Financing has also proven a major issue.

In its strategic plan, the government promised to fund 10 per cent of Konza, laying the infrastructure, while the private sector would come in with the rest of the money to build universities, offices, housing and hotels.

But the government was slow to contribute its share and has yet to pass a law to create KoTDA as a legal entity which would make it easier to sign contracts with external lenders, said Lawrence Esho, one of Konza's project planners until 2013.

"They are way behind schedule partly because the government took time to give Konza money," he said, adding that no money came in until 2013.

"This stopped any work from starting at the site and investors may have developed cold feet as they waited."

KoTDA's chief executive, John Tanui, said the government has committed to invest more than 80 billion shillings (Dh2.86bn).

"When I say committed that does not mean we have absorbed. Our absorption is less than 10 per cent of that figure," he said, without elaborating.

The government has stepped up funding since last year, said Abraham Odeng, deputy secretary at Kenya's Information Communications and Technology ministry, without giving figures.

Mr Odeng pointed to a 40bn shilling contract signed in 2017 with an Italian firm to build roads, water and sewerage infrastructure by 2021, funded by the Italian government.

"That is a concessional loan, which is a long-term loan that the Kenyan government will pay," he said.

But Kenya's growing reliance on loans is causing jitters, with the International Monetary Fund warning of an increased risk of default.

Mr Muwonge said the issue is eliminating challenges for the private sector to do business.

"Getting Konza city off the ground will require that we pull in private capital with concessions for them to deliver certain kinds of infrastructure for which the government may not have resources," he said.

Five local investors, including Nairobi-based software developer Craft Silicon and the state-run Kenya Electricity Transmission Company, are expected to build offices, residential buildings and hotels by 2020, KoTDA head Mr Tanui said.

But critics say it is not enough.

"What [investors] have allocated so far is still a drop in the ocean," said Mr Ndemo, the former government technocrat.

And international interest is shifting elsewhere.
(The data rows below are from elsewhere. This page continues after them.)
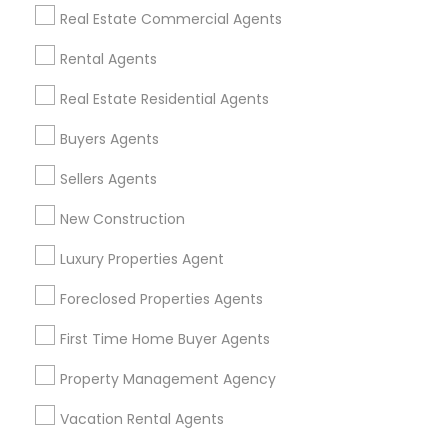
Find Events & Tickets
Real Estate Commercial Agents
Corporate
Rental Agents
Real Estate Residential Agents
+1-512-788-5300
+1-512-231-9226
Buyers Agents
us.sulekha@sulekha.com
Sellers Agents
New Construction
Stay Connected
Luxury Properties Agent
Foreclosed Properties Agents
Sulekha App
Events App
Event Organizer App
First Time Home Buyer Agents
Property Management Agency
About us
Contact us
Terms & Conditions
Vacation Rental Agents
Privacy Policy
Advertise with us
Copyright Policy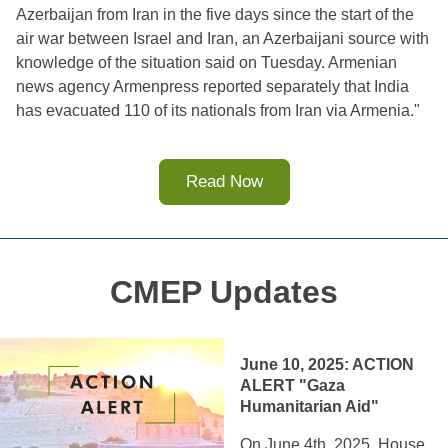
Azerbaijan from Iran in the five days since the start of the 
air war between Israel and Iran, an Azerbaijani source with 
knowledge of the situation said on Tuesday. Armenian 
news agency Armenpress reported separately that India 
has evacuated 110 of its nationals from Iran via Armenia."
Read Now
CMEP Updates
June 10, 2025: 
ACTION 
ALERT "Gaza 
Humanitarian Aid"
On June 4th, 2025, House 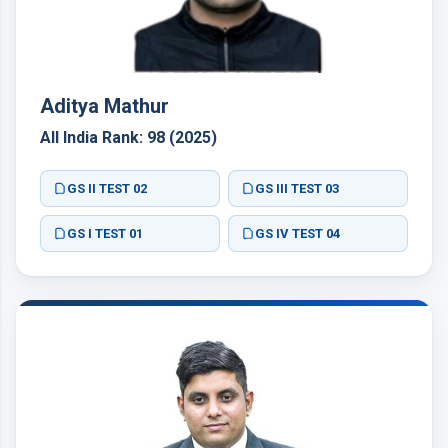
Aditya Mathur
All India Rank: 98 (2025)
GS II TEST 02
GS III TEST 03
GS I TEST 01
GS IV TEST 04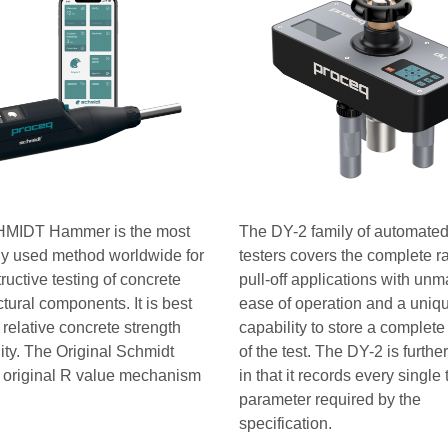
MIDT Hammer is the most
The DY-2 family of automated 
ly used method worldwide for
testers covers the complete r
ructive testing of concrete
pull-off applications with un
ctural components. It is best
ease of operation and a uniq
 relative concrete strength
capability to store a complete
ity. The Original Schmidt
of the test. The DY-2 is furthe
 original R value mechanism
in that it records every single 
parameter required by the
specification.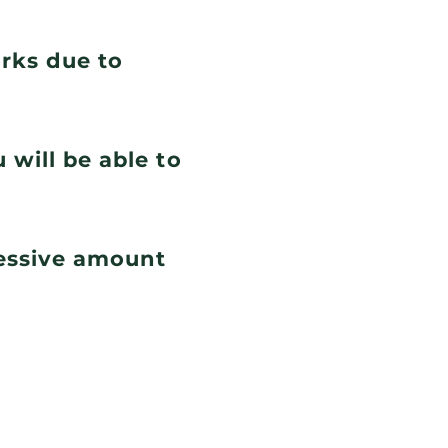
orks due to
 will be able to
cessive amount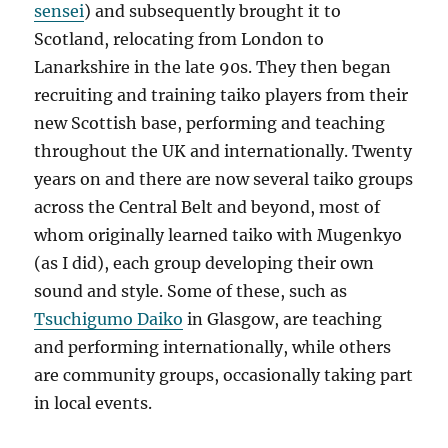
sensei
) and subsequently brought it to
Scotland, relocating from London to
Lanarkshire in the late 90s. They then began
recruiting and training taiko players from their
new Scottish base, performing and teaching
throughout the UK and internationally. Twenty
years on and there are now several taiko groups
across the Central Belt and beyond, most of
whom originally learned taiko with Mugenkyo
(as I did), each group developing their own
sound and style. Some of these, such as
Tsuchigumo Daiko
in Glasgow, are teaching
and performing internationally, while others
are community groups, occasionally taking part
in local events.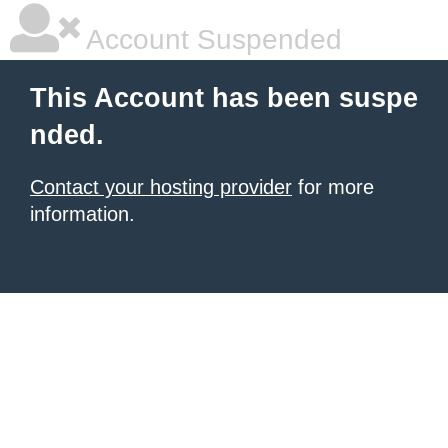
Account Suspended
This Account has been suspe
nded.
Contact your hosting provider
for more
information.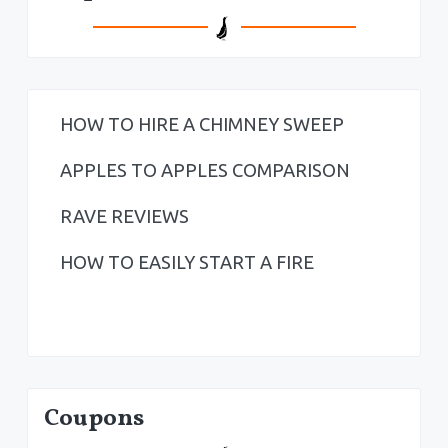
HOW TO HIRE A CHIMNEY SWEEP
APPLES TO APPLES COMPARISON
RAVE REVIEWS
HOW TO EASILY START A FIRE
Coupons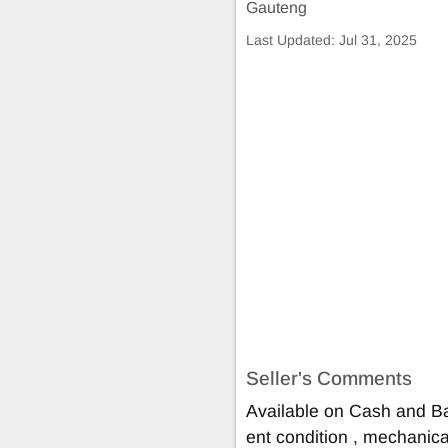
Gauteng
Last Updated:
Jul 31, 2025
Seller's Comments
Available on Cash and Ba
ent condition , mechanical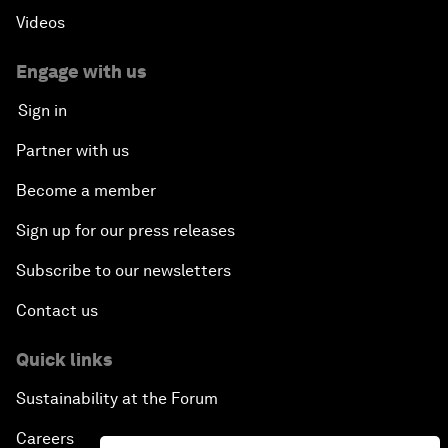
Videos
Engage with us
Sign in
Partner with us
Become a member
Sign up for our press releases
Subscribe to our newsletters
Contact us
Quick links
Sustainability at the Forum
Careers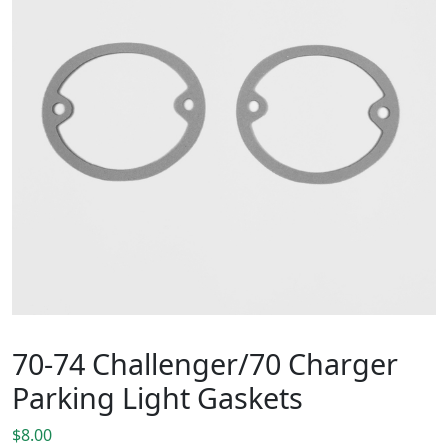
70-74 Challenger/70 Charger
Parking Light Gaskets
$
8.00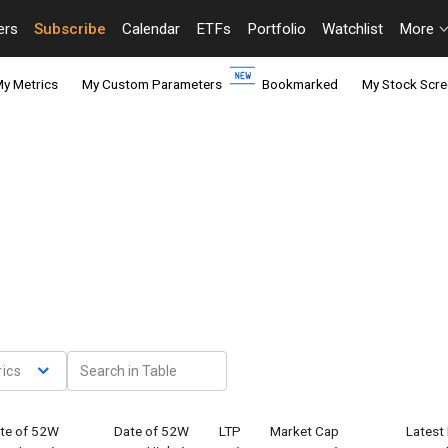
ers
Subscribe
Calendar
ETFs
Portfolio
Watchlist
More
y Metrics
My Custom Parameters
Bookmarked
My Stock Scre
ics
te of 52W
Date of 52W
LTP
Market Cap
Latest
Rwanda - widely regarded as the least corrupt country in East Africa - launched its Kigali Innovation City in 2015, designed to host 50,000 people in universities and tech companies on a 70-hectare site outside the capital.

The $2bn plan, due for completion by 2020, is seven times cheaper than Konza.

"All these other [cities] have better proximity, have better density and have better collaborative feedback loops," said financial analyst Satchu.

"We are now at a serious disadvantage vis-a-vis these other countries."